But replacing repression with prevention involves a contradiction. In order to enforce prevention, the government must pass new laws that prohibit some previously legal actions. But to enforce those laws it must impose sanctions on those who break them. Therefore we cannot do away with repression. But, if the preventive law was passed on the grounds that repression does not work, how can that law be enforced? The answer to this contradiction is to selectively apply repressive tools solely to responsible individuals and organisations. Furthermore, it is also efficient for a post-utilitarian state to endow these responsible entities with the task of enforcing preventive measures to constrain the behaviour of irresponsible people, whenever that is feasible. Thus, in the above example, the irresponsible drinker cannot be trusted and the bartender is asked to internalise social welfare by refusing to serve his or her client. This is the phenomenon of ‘responsibility transfer’.
In some sense, responsibility transfer is a new socialism of rationality. As in a Marxist society where one gives to each according to his needs and asks from each according to his abilities, in a world where responsibility transfer is pervasive those who are considered to be rational bear the burden of responsibility. Incentives and penalties apply only to them, while the others are treated as legal and moral minors. As in the bartender and other examples, penalties for their harmful actions are transferred to the responsible caste to the extent that their interactions with them can be considered as a cause of the harmful action. And, as in a Marxist society where there is no incentive to create wealth, perverse effects arise. People may voluntarily put themselves in situations where they are exempted from individual responsibility, while the responsible ones may refrain from interacting with the irresponsible caste.9
Another area open to greater regulation because of paternalistic concerns is that of markets. Markets are the enemy of paternalists for at least three reasons. First, there is no longer a presumption that they will clear efficiently, because the agents who perform arbitrage are no longer seen to do so rationally but are instead influenced by behavioural biases such as overconfidence or compulsive trading. Therefore, there is no longer a presumption that markets deliver the correct price.
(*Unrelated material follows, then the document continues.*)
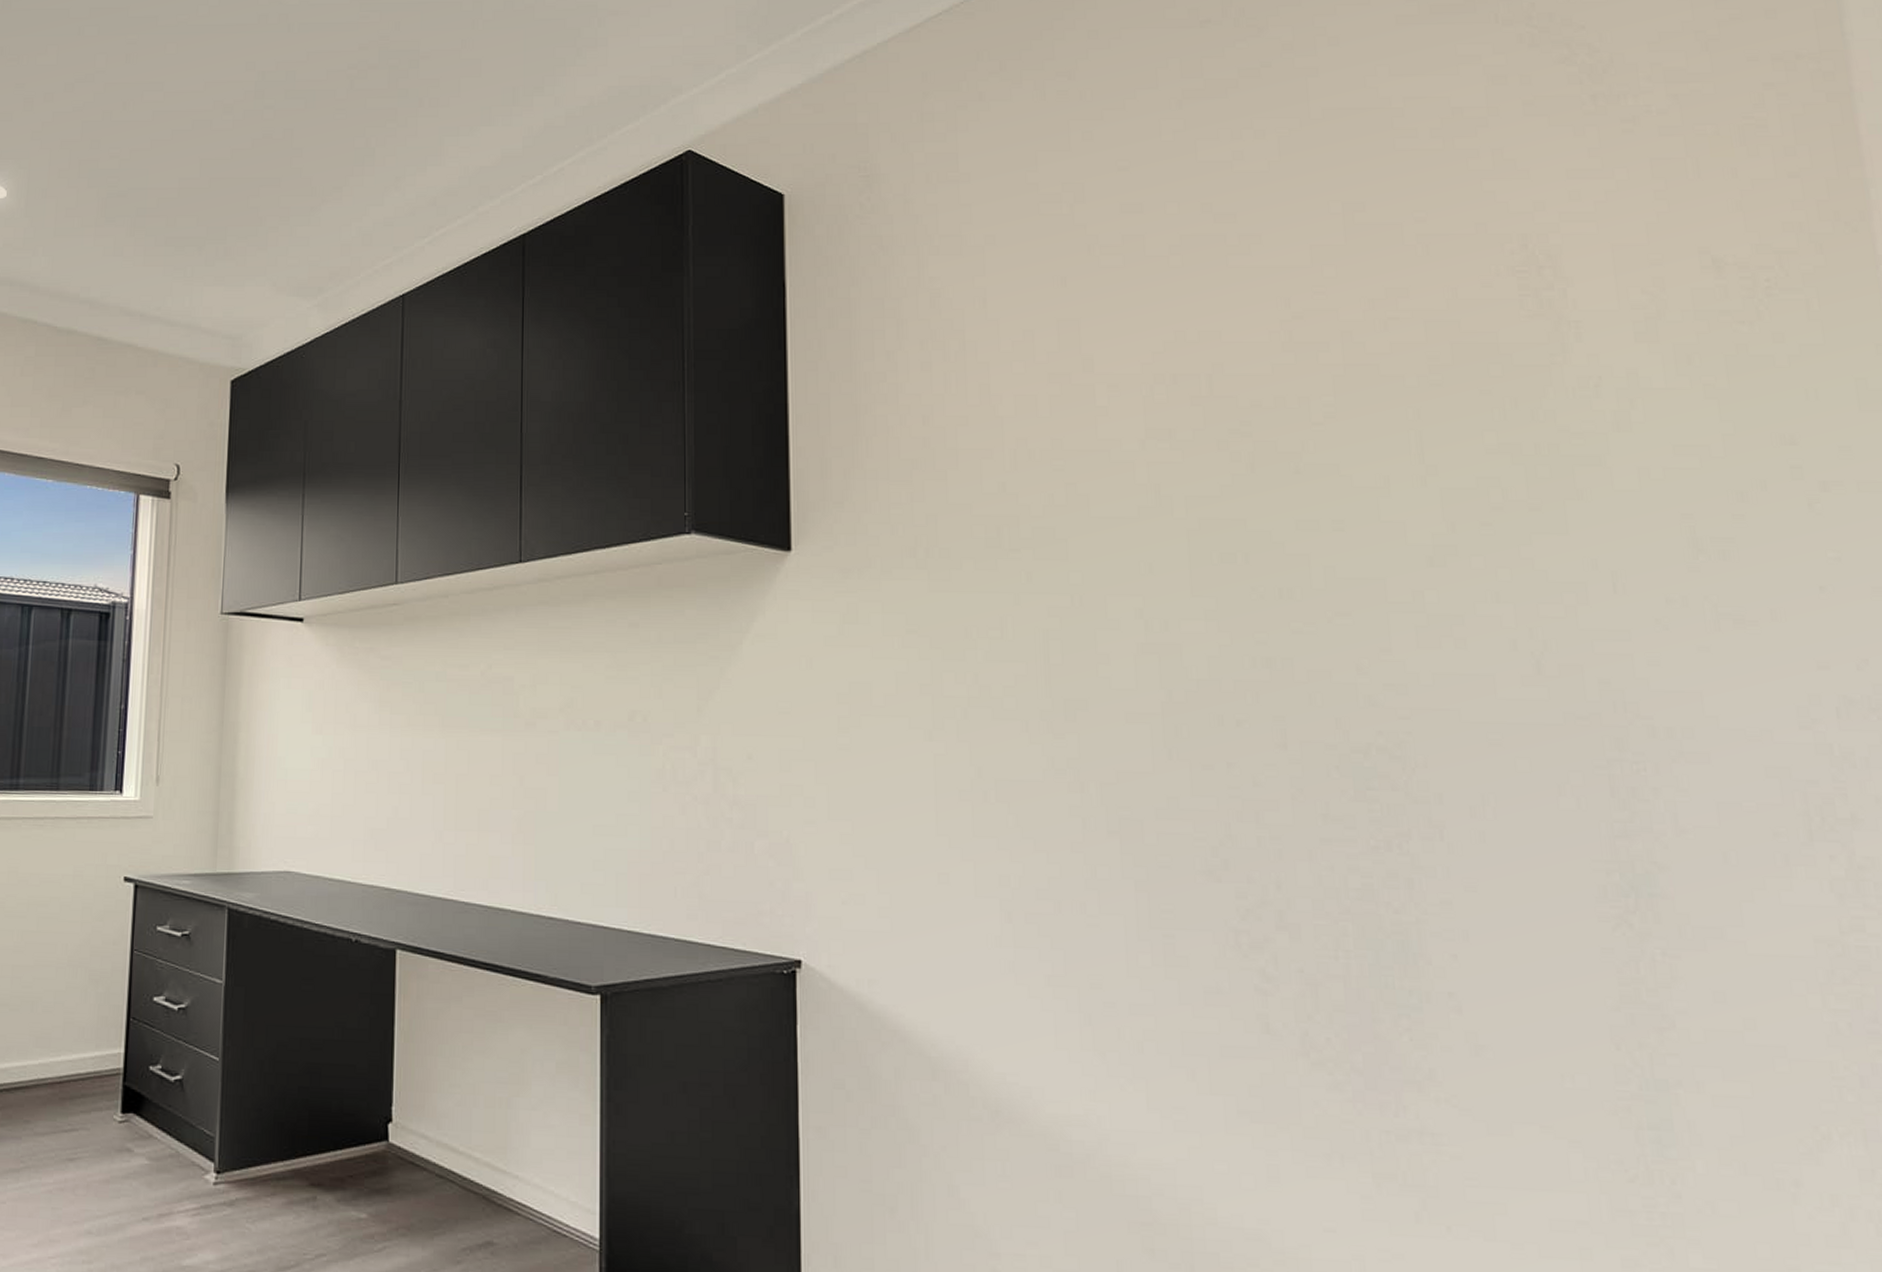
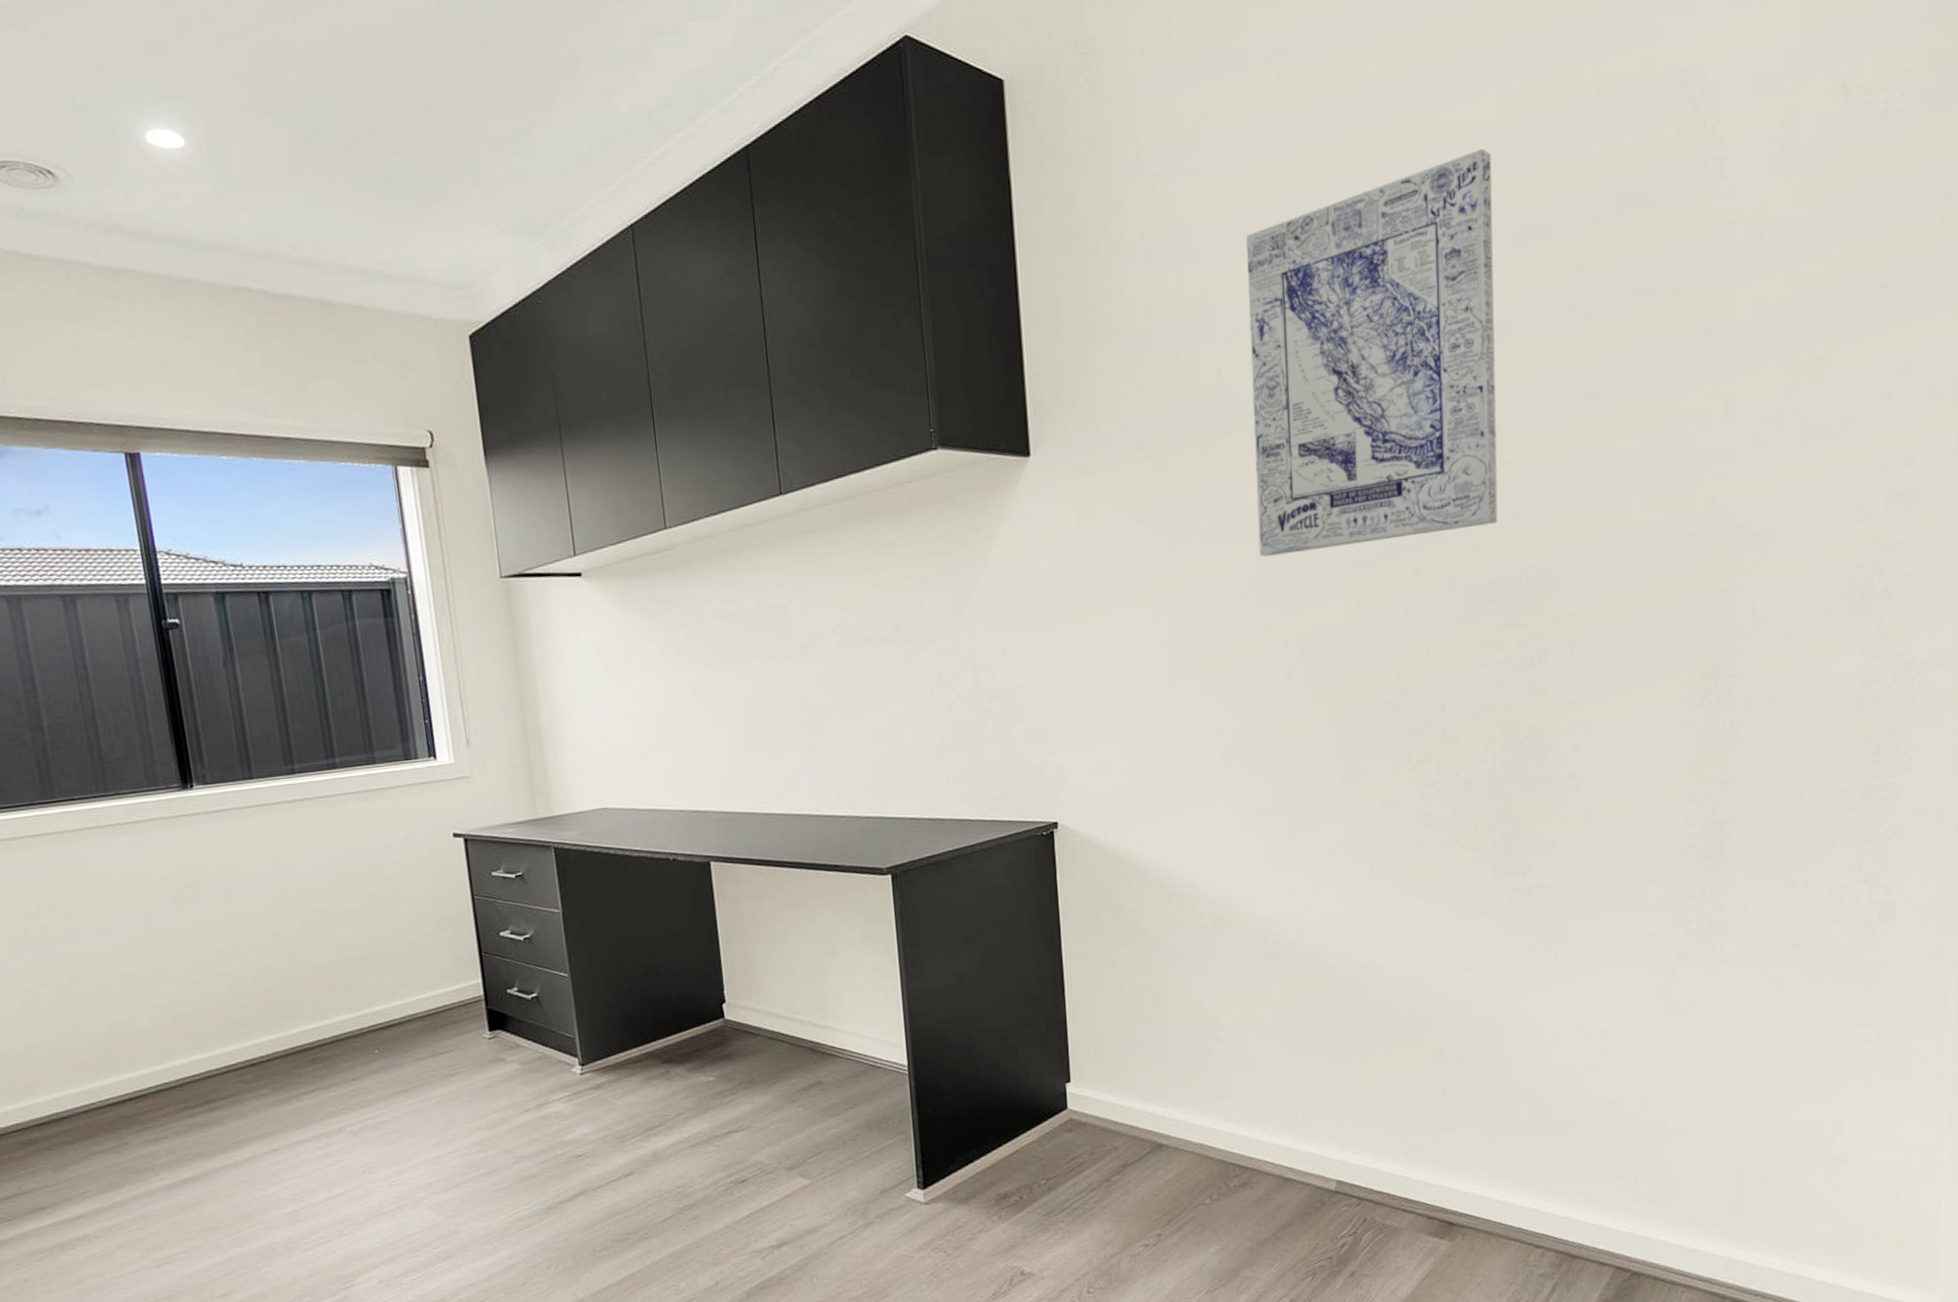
wall art: none [1035,291,1337,686] -> present [1246,148,1498,557]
Second, sellers may exploit buyers’ biases, for example by using teaser rates or various forms of manipulative advertising, in order to induce them to make purchases against their own interest. Third, markets may allow people to undo the paternalistic policies that are imposed upon them. Banning super-sized sodas will have no effect if one can buy two regular sodas instead. Compulsory savings schemes can be undone by borrowing against the future returns from such schemes. Being banned from casinos, even voluntarily, cannot be enforced if new casinos constantly enter the market or if online betting sites proliferate.